Related Listening: The Indie Hackers Podcast, Writing Code to Sell $200K/Month of Cookies (Listen Here)
This is my favorite podcast in a long time.
The subject of the podcast is Sam Eaton, co-founder of Crave Cookie, a hyper-local cookie business in Fresno, CA. Crave Cookie offers one product (cookies!) in one market (their delivery radius is only 10 miles!). So why are software engineers talking about a cookie business?
The key takeaway: Owning the entire product experience (not outsourcing anything!) forces you to build better products.
Sam seems to eschew all typical advice for founders and used barely any off-the-shelf software to start this cookie business. In fact, Eaton mentions repeatedly that he joined Crave Cookie as a knee-jerk reaction to hearing his sister suggest starting the business using Shopify.
Why would anyone not leverage existing tools? Well, by owning the fully vertically integrated product experience, Sam was able to create a really unique product experience, especially relevant for the niche he picked.
For Sam, building his own tools at the business's start meant not only initial savings, but long-term benefits.
Build eCommerce Platform → Realtime delivery slots
Cookies are best warm and crumbly. Door delivered cookies simply won't be as good if delivery is unpredictable! Operating in a very finite delivery area with delivery slots makes sense for the cookie business.

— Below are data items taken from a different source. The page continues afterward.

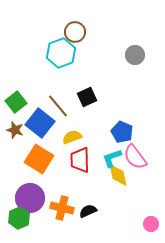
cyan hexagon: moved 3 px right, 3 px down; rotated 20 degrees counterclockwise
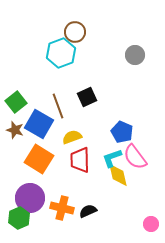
brown line: rotated 20 degrees clockwise
blue square: moved 1 px left, 1 px down; rotated 8 degrees counterclockwise
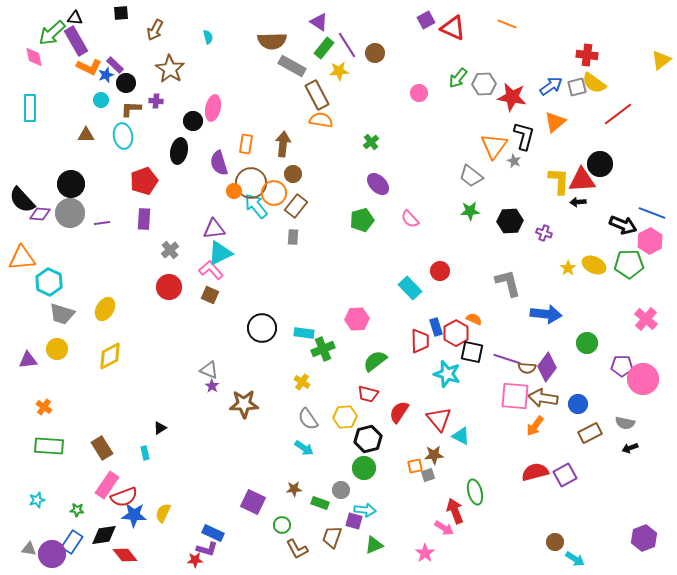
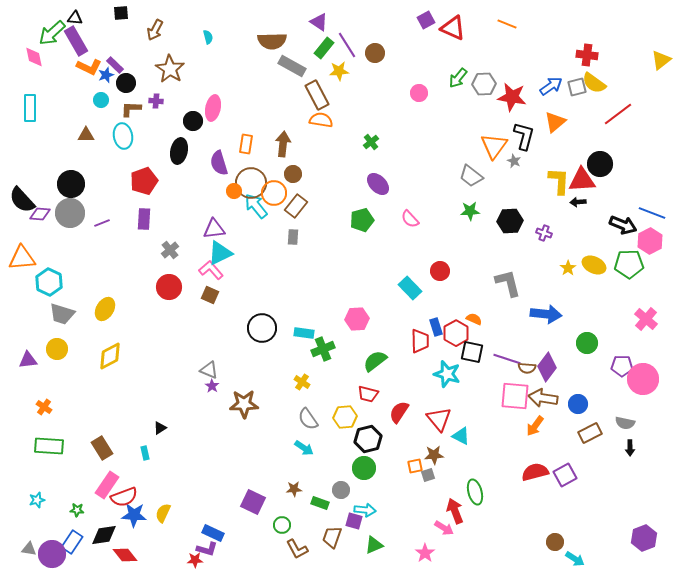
purple line at (102, 223): rotated 14 degrees counterclockwise
black arrow at (630, 448): rotated 70 degrees counterclockwise
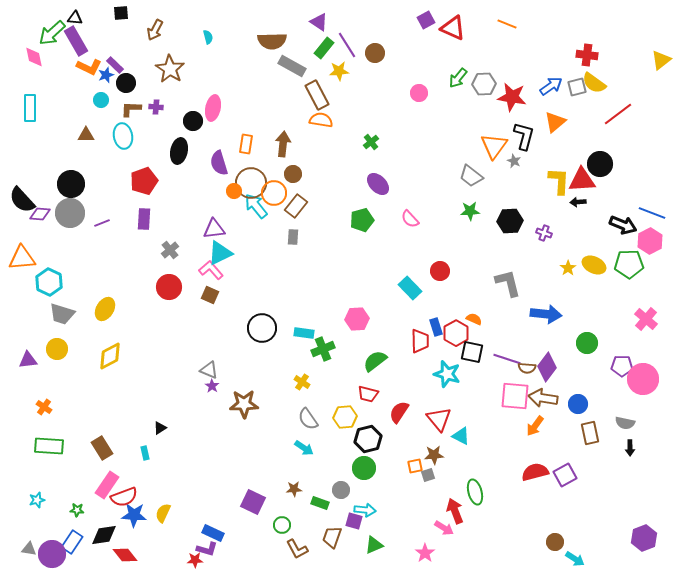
purple cross at (156, 101): moved 6 px down
brown rectangle at (590, 433): rotated 75 degrees counterclockwise
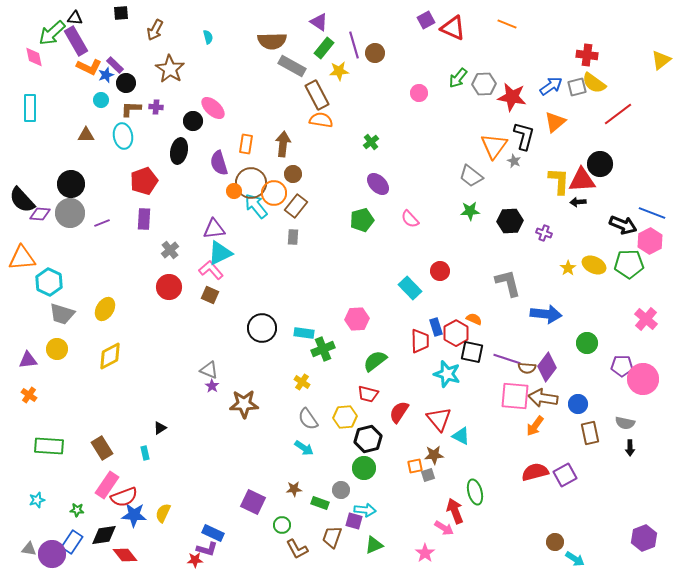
purple line at (347, 45): moved 7 px right; rotated 16 degrees clockwise
pink ellipse at (213, 108): rotated 60 degrees counterclockwise
orange cross at (44, 407): moved 15 px left, 12 px up
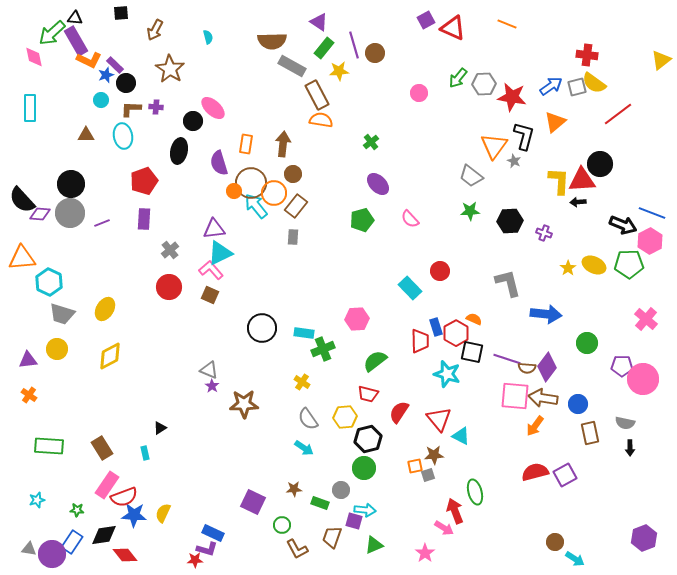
orange L-shape at (89, 67): moved 7 px up
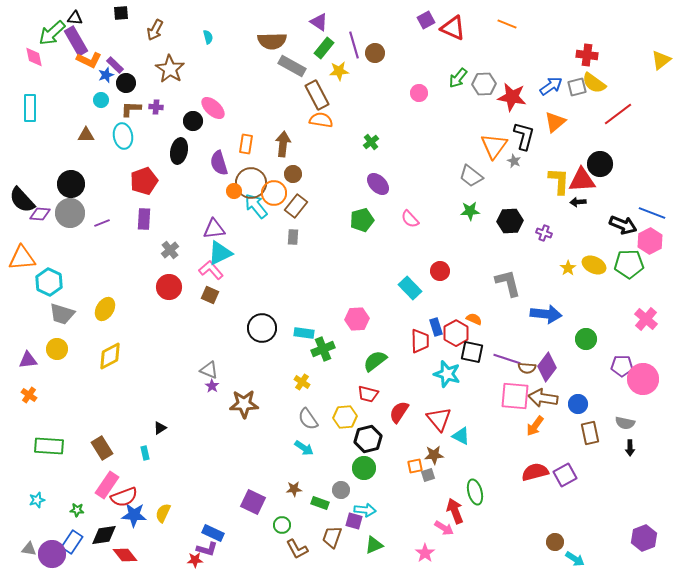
green circle at (587, 343): moved 1 px left, 4 px up
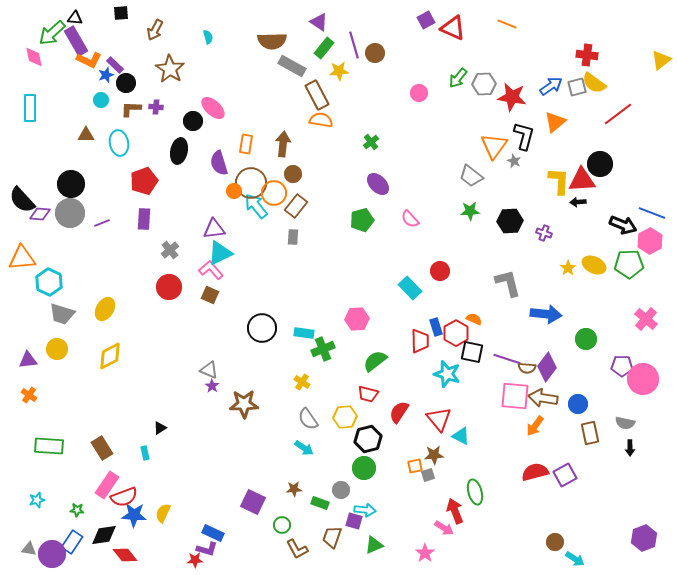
cyan ellipse at (123, 136): moved 4 px left, 7 px down
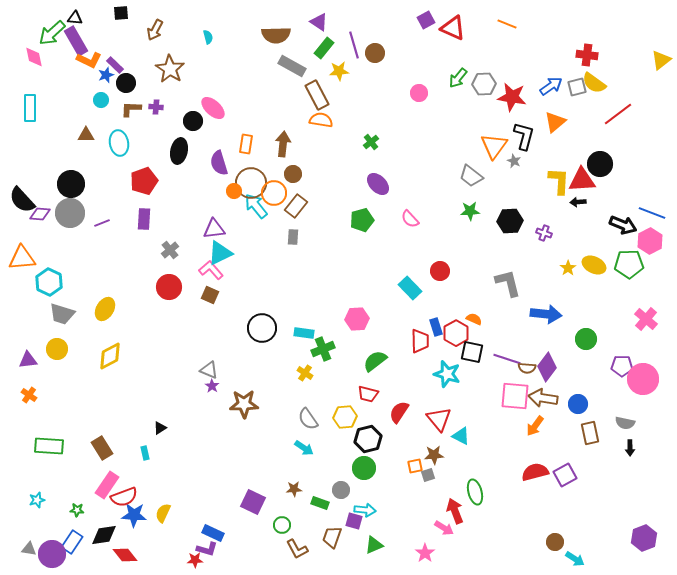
brown semicircle at (272, 41): moved 4 px right, 6 px up
yellow cross at (302, 382): moved 3 px right, 9 px up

Ironically, special delivery needs weren't Sam's reason for building an in-house eCommerce platform. At $60/month plus service fees, Shopify and other existing alternatives seemed too expensive! To skip platform costs, Sam runs Crave Cookie on a single server with SQLite (upgraded from single JSON file, which was built in 2 weeks).
Build Delivery Fleet → Unique Delivery Experience
- Gift messages (written on each box!)
- Every delivery driver wears Crave Cookie outfits
Build Warehouse Platform → Admin Delivery Platform
Sam's brother in-law-law was Crave Cookie's first delivery driver. Because the business didn't rely on Postmates or DoorDash to distribute its goods, it had to build out a full delivery servicing admin platform. As a result, Sam was able to build a highly tailored platform, with the freedom to make changes in the future and nothing he doesn't need.
Only Supported One Flavor on the Platform → Flavor of the Week!
Crave Cookie's initial platform could only support one flavor of cookie, but this limitation inspired the team to get creative. The result was offering a "Flavor of the Week." Customers loved it! Here, a clear net negative on the product side forced marketing ideation.
There seems to be a mantra in the startup community that you should only build your core competency; outsource all the rest. But by doing so, you can miss amazing opportunities for product exploration or vertical integration that just wouldn't be possible otherwise.
What do all of these things have in common? Because of an obsession with keeping the initial product cost-free (or as close to free as possible), Sam noticed unique parts of the product experience in a way that would not have been possible if he had simply outsourced to platforms like Shopify, Postmates, etc..
That being said: why does this work?
Kept iteration times low.
The first iteration of the software (from first LOC to paying customer) was 1-2 weeks!
Features like mailing cookies or additional delivery warehouses were deprioritized even though founders knew they would make money on them. Crave Cookie doesn't let you mix-and-match cookies within a box (only one type per box), which lets the team forecast demand and package orders really efficiently.
By being so focused on a single product in a single marketplace, there's a ton of room for improvement that you just can't get by leveraging platforms like Postmates & Shopify.
So what are some of the outcomes for Crave Cookie?
- 35-45% margins (compared to optimistically 15% for typical restaurant businesses)
- $200K/mo revenue after Covid (📈 growth)
- In 3 weeks, collected 10,000 emails locally! Only in the community he lives in.
- Opportunity to white-label software and sell B2B!
- Niche products and markets can still be made really really efficient with software. Even if its just cookies in Fresno, CA.
- Saving money by building tools internally might not feel right at the beginning, but it leads to better product outcomes.